This week, the New York Times gave space to Aaron Bastani, who warns readers that our planet is in “crisis” because of runaway capitalism. His suggestion is that we put the kibosh on the very system of economic freedom that has led to unparalleled and unprecedented prosperity and progress in the West and replace it with a system that has destroyed millions of lives over the last hundred years or so: Communism.
But instead of being upfront about the fact that he’s endorsing the same delusion that has already sent so many people to their graves and so many countries to their ultimate dissolution, he pretends as though his “fully automated luxury Communism” is something new and fancy and attractive.
The New York Times would rather close down than run a piece opining that the United States should embrace right-wing fascism, but for some reason, Communism is still cool and chic and popular.

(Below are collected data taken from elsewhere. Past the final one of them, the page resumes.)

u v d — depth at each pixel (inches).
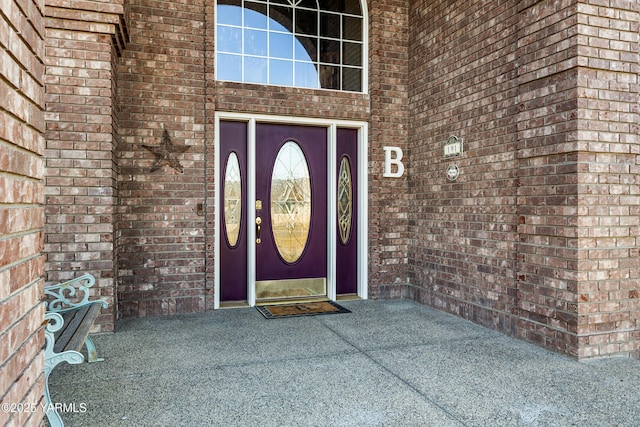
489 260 176.7
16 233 54.3
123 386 119.3
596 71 140.6
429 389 118.0
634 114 144.6
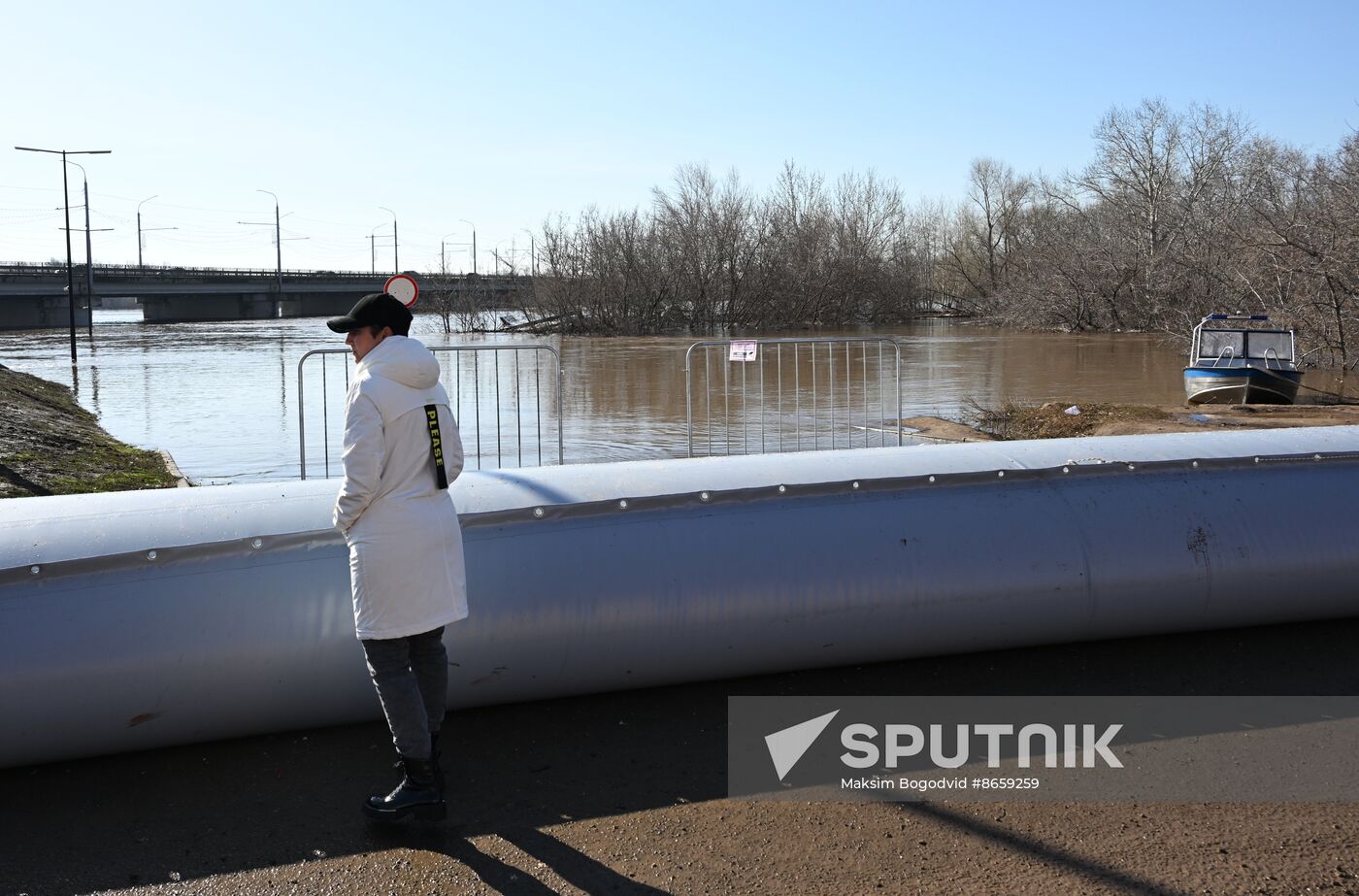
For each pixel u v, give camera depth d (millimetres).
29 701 3898
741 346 11078
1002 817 3721
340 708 4414
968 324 61500
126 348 43375
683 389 22141
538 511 4570
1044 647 5426
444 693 3947
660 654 4641
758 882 3328
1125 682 4953
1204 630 5449
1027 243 68438
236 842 3637
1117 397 20891
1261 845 3494
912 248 74125
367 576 3674
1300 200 30047
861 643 4875
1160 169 50969
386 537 3662
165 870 3455
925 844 3551
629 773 4133
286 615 4184
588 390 22094
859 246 66438
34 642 3902
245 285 91562
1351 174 27859
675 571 4602
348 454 3619
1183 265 40125
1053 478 5246
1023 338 44156
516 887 3324
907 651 5016
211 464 13000
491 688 4520
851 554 4797
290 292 95438
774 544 4750
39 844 3631
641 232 59469
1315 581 5254
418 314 75750
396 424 3686
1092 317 50594
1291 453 5516
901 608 4824
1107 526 5098
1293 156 44531
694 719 4637
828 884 3309
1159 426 14977
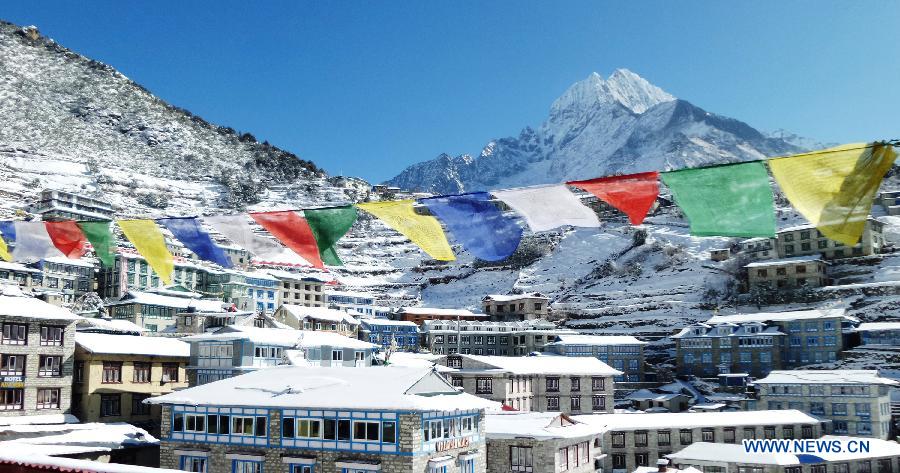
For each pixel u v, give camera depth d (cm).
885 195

Apparently some death tolls matter more than others.
“We have to go beyond capitalism,” Bastani contends. “Many will find this suggestion unwholesome. To them, the claim that capitalism will or should end is like saying a triangle doesn’t have three sides or that the law of gravity no longer applies while an apple falls from a tree. But for a better world, where everyone has the means to a good life on a habitable planet, it is an imperative.
“We can see the contours of something new, a society as distinct from our own as that of the 20th century from feudalism, or urban civilization from the life of the hunter-gatherer,” he continues. “It builds on technologies whose development has been accelerating for decades and that only now are set to undermine the key features of what we had previously taken for granted as the natural order of things.”
Perhaps he is right about the future. To imagine that “capitalism” in its present form will remain the foundation of economic freedom forever is to lack imagination. Our descendants may very well outgrow it. As Bastani predicts, automation and technological advancement could render “work” and “investment” all but obsolete. There’s really no telling what the future holds in store for us.
But that’s the thing. The future will tell us when it arrives. We don’t need to prepare the road by adopting intellectually and morally bankrupt ideologies that have already filled more cemeteries than we can count. If the Grand Communist Utopia really does loom in the future, it will manifest itself naturally in the Age of the Robot. Until then, we would be wise to acknowledge that it was capitalism and liberty that got us to the edge of technological revolution, not Communism and totalitarianism.